F1マイアミGPの決勝レースで、RBの角田裕毅は7位フィニッシュを果たした。そのレースペース、そしてレース中のポジションを分析していくと、セーフティカーがまさにドンピシャリのタイミングで出動したように思える。
角田は10番グリッドから決勝レースをスタート。スタート直後にメルセデスのジョージ・ラッセルを抜いて9番手に上がるも、その後抜き返されて10番手。アストンマーティンのランス・ストロールにプレッシャーをかけられるシーンもあったが、レース序盤はこの10番手のポジションをキープした。
その時の角田のペースは、メルセデス勢やハースのニコ・ヒュルケンベルグとほぼ同等。実に秀逸なモノだったと言える。
このレースは1ストップ作戦が主流になると事前から指摘されていたが、57周レースの10周目前後から、複数のマシンが動く。そこには、角田のふたつ前を走っていたヒュルケンベルグ(12周目)、そしてひとつ後ろを走っていたストロール(11周目)らがいた。
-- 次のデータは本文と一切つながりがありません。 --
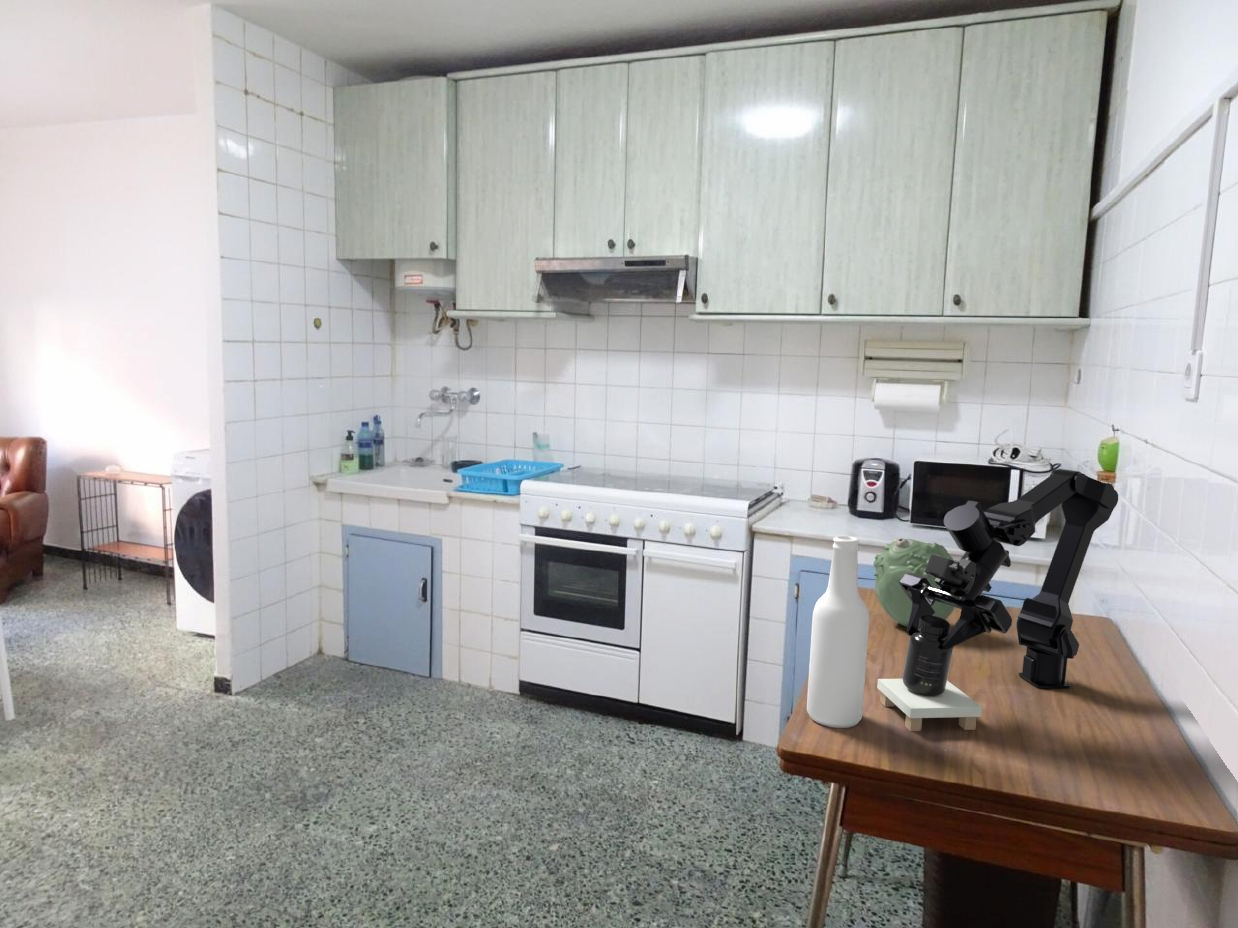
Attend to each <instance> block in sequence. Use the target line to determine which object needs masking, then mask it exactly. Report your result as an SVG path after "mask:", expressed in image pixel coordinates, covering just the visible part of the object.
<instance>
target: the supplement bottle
mask: <svg viewBox="0 0 1238 928" xmlns="http://www.w3.org/2000/svg"><path fill="white" fill-rule="evenodd" d="M950 631H951V622H949V621H948V620H947V619H946V620H945V619H943V618H940V617H937V616H931V615H925V616H922V617H920V619H919V624H918V630H916V631H914V632H913V633H912V634H911V636H909V640H908V645H907V650H906V657H905V661H904V662H905V663H904V668H903V673H902V674H903V675H902V679H903V683H904V685H905V686H906V687H907V688H908V689H909V690H911V691H913V692H915V693H917V694H920V695H924V696H938V695H941V694H942V693H943V692H944V691H945V688H946V683H947V681H948V677H949V672H950V666H951V662H952V661H951V660H952V656H953V652H954V651H953V650H954V647H952V648H950V649H948V650H945V649H944V648H943V647H942V645H943V643H944V641H945V639H946V637H947V636H948V634H949V633H950Z"/></svg>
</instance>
しかし角田はステイアウト。直近のライバルに反応しなかった。これについてRBのビークル・パフォーマンス責任者のギヨーム・デゾトゥーは、レース後に次のように語っている。
「最初のスティントでユウキは、長く走ることにした。12周目にピットインした、ヒュルケンベルグに反応しないことにしたんだ。セーフティカーが出た時、ポジションを奪うのに理想的な位置にいたのだ」
この判断を可能にしたのは、特殊な特性のマイアミ・インターナショナル・オートドロームの路面にあった。
今回のサーキットは、タイヤのデグラデーション(性能劣化)が著しく小さかった。つまり、新しいタイヤを履いた時のメリットがほとんどないということである。しかもミディアムタイヤでスタートしていたマシンは、1ストップを目指すならば必然的にハードタイヤに交換しなければならなかった。
■デグラデーションほとんど”ゼロ”。難しいマイアミの路面
ライバルよりも先にピットストップを行ない、タイヤを履き替えるのは、新品タイヤのメリットを活かしてラップタイムを稼ぎ、ライバルがタイヤ交換を行なった際にポジションを奪うもしくは差を広げるため……いわゆる”アンダーカット”をするためである。デグラデーションの大きいサーキットであればあるほど、この”アンダーカット”が活きる。しかし逆に、今回のようなデグラデーションの小さいサーキットでは、アンダーカットの効果が小さい。
上のグラフを見ていただくと、それがよく分かる。青の実線が角田、蛍光ピンクの実線がヒュルケンベルグ、そして濃い緑の点線がストロールである。新しいハードタイヤを履いているヒュルケンベルグやストロールは、まだタイヤを変えていない角田とほとんど同じペースなのである(グラフの赤丸の部分)。これでは、アンダーカットは活かしにくい。
とはいえ、アンダーカットの効果はゼロではない。ほんのわずかではあるが、ヒュルケンベルグやストロールのペースの方が、タイヤ交換直後は優れていた。この状況で角田がピットストップすれば、この2台に先行されてしまうのは明らか。そのため、角田としてはステイアウトせざるを得なかった。もしヒュルケンベルグらに反応していたら、それこそ入賞を逃した可能性もあっただろう。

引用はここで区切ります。